Enfin, les cloches sonnent. J’entends le bruit des roues ferrées du carrosse sur la route et celui des sabots des chevaux. Encore quelques secondes. Elle apparaît. Mon cœur qui se remet brusquement à battre dans ma poitrine m’envoie une décharge douloureuse comme une électrocution. Je manque de tomber. Mes jambes flageolent. J’ai du mal à respirer. Elle est enfin là, au bras de son père. Ils remontent ensemble l’allée, sous les regards admiratifs des ombres venues assister à la cérémonie. Elle irradie de lumière. Je suis prêt. Elle me sourit. Elle est si belle que je n’y survivrais sûrement pas.
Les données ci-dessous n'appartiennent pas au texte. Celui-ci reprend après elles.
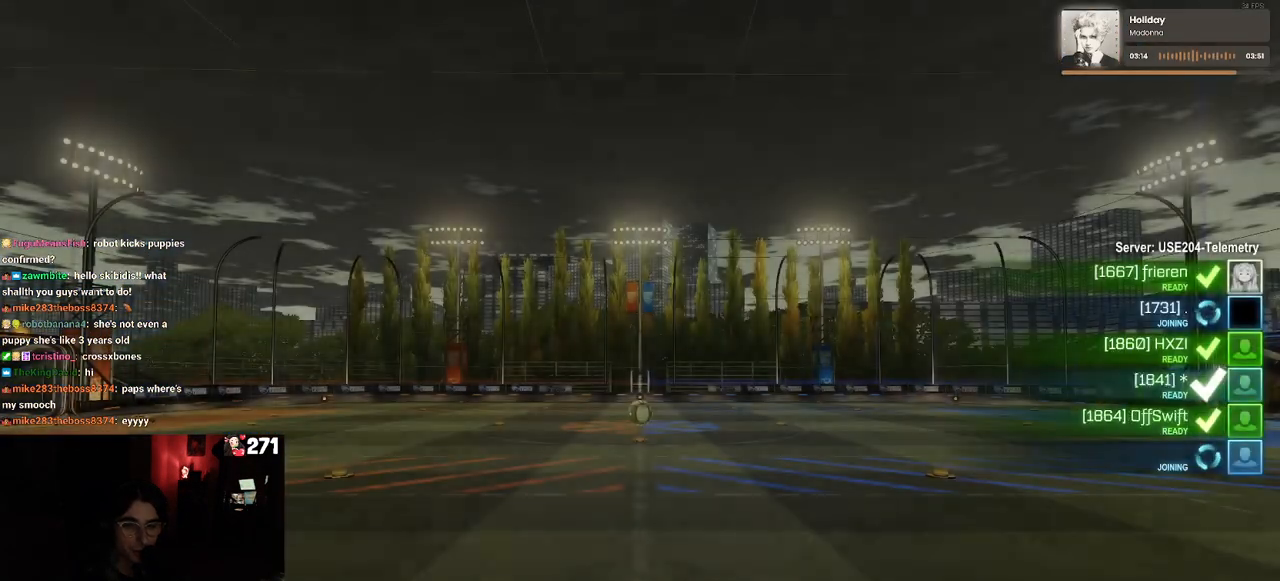
{"buttons": [], "left_stick": "center", "right_stick": "center", "events": [[317, "CROSS", "up"]]}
Je fais un pas vers elle... Soudain, je suis immobilisé. Je tourne la tête. L’homme à côté de moi a posé une main sur mon épaule et me dévisage bizarrement avant de m’obliger à reprendre ma place. Je cherche mon ange du regard. Elle passe devant moi en m’ignorant totalement et se dirige vers l’autel. Je prends violemment conscience qu’un autre l’y attend. C’est un cauchemar ! Un enfer ! Alors c’est vrai, je ne serais que le témoin ? Mon cœur vient d’exploser. Au secours ! Aidez-moi ! Et puis non, c’est inutile, parce que maintenant, j’ai cessé d’exister. D’ailleurs, je la vois. Elle est là. La mort m’est apparue, à quelques mètres de moi. Je n’attends plus qu’un signe de sa part pour l’accompagner. Mais curieusement, au lieu de m’inviter à la rejoindre, elle désigne du doigt celui qui se tient devant l’autel aux côtés de mon ange. Je devine son message. Si je veux que tout soit comme avant, je vais devoir lui livrer cet usurpateur.